With an applicative parser, we can easily answer this question. (I'm cheating a little here. Imagine we have a data constructors corresponding to (<*>) and (>>=) in our candidate parser "languages").

empty (f <*> x) = empty f && empty x
first (f <*> x) | empty f   = first f `union` first x
                | otherwise = first f

However, with a monadic parser we don't know what the grammar of the second part is without knowing the input.

empty (x >>= f) = empty x && empty (f ???)
first (x >>= f) | empty x   = first x `union` first (f ???)
                | otherwise = first x

By allowing more, we're able to reason less. This is similar to the choice between dynamic and static type systems.

But what is the point of this? What might we use this extra static knowledge for? Well, we can for example use it to avoid backtracking in LL(1) parsing by comparing the next character to the first set of each alternative. We can also determine statically whether this would be ambiguous by checking if the first sets of two alternatives overlap.

Another example is that it can be used for error recovery, as shown in the paper Deterministic, Error-Correcting Combinator Parsers by S. Doaitse Swierstra and Luc Duponcheel.

Usually, however, the choice between applicative and monadic parsing has already been made by the authors of the parsing library you're using. When a library such as Parsec exposes both interfaces, the choice of which one to use is purely a stylistic one. In some cases applicative code is easier to read than monadic code and sometimes it's the other way round.

Solution 2

If a parser is purely applicative, it is possible to analyse its structure and "optimise" it before running it. If a parser is monadic, it's basically a Turing-complete program, and performing almost any interesting analysis of it is equivalent to solving the halting problem (i.e., impossible).

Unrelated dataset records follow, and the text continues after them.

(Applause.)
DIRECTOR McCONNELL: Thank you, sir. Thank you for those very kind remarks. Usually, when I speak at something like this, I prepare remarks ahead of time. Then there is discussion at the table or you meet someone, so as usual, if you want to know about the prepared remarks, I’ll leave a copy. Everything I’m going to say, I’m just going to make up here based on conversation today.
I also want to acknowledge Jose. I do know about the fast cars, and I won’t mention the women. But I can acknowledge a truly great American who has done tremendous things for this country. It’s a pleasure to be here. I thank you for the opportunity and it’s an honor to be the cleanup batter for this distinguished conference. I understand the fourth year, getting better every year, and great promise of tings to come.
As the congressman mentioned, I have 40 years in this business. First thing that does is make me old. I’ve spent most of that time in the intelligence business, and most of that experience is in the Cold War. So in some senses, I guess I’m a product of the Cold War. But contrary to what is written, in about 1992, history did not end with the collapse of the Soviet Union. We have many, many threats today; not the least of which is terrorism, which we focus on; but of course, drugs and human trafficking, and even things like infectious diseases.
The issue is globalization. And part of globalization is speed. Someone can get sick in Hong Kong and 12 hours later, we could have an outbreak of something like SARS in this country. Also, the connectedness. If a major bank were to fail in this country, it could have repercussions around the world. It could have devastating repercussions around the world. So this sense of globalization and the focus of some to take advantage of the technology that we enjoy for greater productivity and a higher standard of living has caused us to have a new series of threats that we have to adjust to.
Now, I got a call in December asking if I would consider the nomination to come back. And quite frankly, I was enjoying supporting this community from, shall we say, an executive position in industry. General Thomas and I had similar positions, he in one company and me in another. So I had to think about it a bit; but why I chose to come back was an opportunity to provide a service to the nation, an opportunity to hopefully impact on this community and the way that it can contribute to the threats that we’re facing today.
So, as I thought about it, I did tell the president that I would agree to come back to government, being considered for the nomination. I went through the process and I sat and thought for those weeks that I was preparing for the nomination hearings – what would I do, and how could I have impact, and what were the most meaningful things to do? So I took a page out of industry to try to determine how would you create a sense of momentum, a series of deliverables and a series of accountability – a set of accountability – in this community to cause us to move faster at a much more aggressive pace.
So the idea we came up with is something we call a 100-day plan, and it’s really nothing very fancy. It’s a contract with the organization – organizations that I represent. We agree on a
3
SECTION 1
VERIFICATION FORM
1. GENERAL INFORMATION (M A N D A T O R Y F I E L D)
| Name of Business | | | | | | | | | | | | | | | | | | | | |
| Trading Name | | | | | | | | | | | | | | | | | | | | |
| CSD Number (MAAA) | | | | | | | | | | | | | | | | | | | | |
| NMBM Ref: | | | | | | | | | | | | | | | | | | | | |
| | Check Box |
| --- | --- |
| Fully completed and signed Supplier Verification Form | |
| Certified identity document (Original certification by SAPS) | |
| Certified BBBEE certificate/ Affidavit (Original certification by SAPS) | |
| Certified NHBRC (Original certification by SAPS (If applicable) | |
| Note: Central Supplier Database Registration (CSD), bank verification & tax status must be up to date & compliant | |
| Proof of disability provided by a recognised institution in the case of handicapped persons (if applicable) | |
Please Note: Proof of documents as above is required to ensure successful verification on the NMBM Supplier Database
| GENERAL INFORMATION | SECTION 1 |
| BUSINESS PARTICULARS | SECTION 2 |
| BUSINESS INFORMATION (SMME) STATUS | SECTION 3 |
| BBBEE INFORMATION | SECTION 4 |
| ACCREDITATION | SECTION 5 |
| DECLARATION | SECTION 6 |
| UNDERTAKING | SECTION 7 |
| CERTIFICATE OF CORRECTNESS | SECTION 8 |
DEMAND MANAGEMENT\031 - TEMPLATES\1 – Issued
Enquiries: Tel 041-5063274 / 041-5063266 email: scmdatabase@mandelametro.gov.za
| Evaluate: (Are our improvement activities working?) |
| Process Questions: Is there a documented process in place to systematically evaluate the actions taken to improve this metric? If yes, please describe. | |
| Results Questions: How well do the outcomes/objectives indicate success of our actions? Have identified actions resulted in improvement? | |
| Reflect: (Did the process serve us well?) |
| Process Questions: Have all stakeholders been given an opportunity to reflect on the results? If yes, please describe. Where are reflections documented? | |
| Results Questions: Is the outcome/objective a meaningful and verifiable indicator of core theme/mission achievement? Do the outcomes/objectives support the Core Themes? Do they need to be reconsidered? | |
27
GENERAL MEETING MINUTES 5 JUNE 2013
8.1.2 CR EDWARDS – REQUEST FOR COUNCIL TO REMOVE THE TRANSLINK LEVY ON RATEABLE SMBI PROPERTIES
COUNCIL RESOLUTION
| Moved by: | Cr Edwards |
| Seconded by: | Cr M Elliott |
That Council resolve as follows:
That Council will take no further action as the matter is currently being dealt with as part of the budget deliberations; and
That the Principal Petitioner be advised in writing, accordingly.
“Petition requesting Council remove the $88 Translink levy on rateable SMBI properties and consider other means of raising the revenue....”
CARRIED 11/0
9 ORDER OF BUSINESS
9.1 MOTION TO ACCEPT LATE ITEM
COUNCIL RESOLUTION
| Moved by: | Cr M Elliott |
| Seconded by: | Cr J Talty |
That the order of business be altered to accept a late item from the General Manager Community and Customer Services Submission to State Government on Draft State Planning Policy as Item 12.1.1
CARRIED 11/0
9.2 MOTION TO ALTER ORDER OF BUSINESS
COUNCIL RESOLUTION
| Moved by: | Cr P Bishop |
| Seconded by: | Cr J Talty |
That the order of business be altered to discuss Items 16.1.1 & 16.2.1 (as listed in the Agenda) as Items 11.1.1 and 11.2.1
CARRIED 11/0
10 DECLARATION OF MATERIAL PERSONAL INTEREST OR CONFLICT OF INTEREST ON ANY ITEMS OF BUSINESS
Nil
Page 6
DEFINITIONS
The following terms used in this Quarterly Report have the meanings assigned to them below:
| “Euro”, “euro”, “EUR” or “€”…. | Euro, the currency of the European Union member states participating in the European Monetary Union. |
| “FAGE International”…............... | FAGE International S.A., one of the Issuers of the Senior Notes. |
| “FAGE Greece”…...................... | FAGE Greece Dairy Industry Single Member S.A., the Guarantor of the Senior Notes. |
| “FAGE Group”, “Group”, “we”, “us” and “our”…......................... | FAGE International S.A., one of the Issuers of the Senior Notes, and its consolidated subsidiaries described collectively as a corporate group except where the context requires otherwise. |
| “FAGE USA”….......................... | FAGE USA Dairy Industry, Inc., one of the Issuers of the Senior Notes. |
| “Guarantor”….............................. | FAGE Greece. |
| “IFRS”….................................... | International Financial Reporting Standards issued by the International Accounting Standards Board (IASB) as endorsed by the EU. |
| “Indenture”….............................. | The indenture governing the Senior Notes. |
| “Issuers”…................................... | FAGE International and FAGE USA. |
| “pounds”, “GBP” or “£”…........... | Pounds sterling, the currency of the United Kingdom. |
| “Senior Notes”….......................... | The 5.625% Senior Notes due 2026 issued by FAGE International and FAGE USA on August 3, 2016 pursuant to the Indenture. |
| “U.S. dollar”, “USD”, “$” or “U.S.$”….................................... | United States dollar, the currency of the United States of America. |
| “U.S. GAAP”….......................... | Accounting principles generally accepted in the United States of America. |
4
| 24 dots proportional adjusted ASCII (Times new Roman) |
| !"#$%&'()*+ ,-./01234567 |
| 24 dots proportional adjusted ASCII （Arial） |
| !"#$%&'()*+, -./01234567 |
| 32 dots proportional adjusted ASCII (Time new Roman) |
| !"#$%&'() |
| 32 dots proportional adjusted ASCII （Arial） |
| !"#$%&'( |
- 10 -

Oh, and yes, there's a stylistic difference too...

Solution 3

The main reason I can see to prefer applicative parsers over monadic parsers is the same as the main reason to prefer applicative code over monadic code in any context: being less powerful, applicatives are simpler to use.

This is an instance of a more general engineering dictum: use the simplest tool which gets the job done. Don't use a fork lift when a dolly will do. Don't use a table saw to cut out coupons. Don't write code in IO when it could be pure. Keep it simple.

But sometimes, you need the extra power of Monad. A sure sign of this is when you need to change the course of the computation based on what has been computed so far. In parsing terms, this means determining how to parse what comes next based on what has been parsed so far; in other words you can construct context-sensitive grammars this way.

Solution 4

With Parsec the benefit of using Applicative is just style. Monad has the advantage that it is more powerful - you can implement context sensitive parsers.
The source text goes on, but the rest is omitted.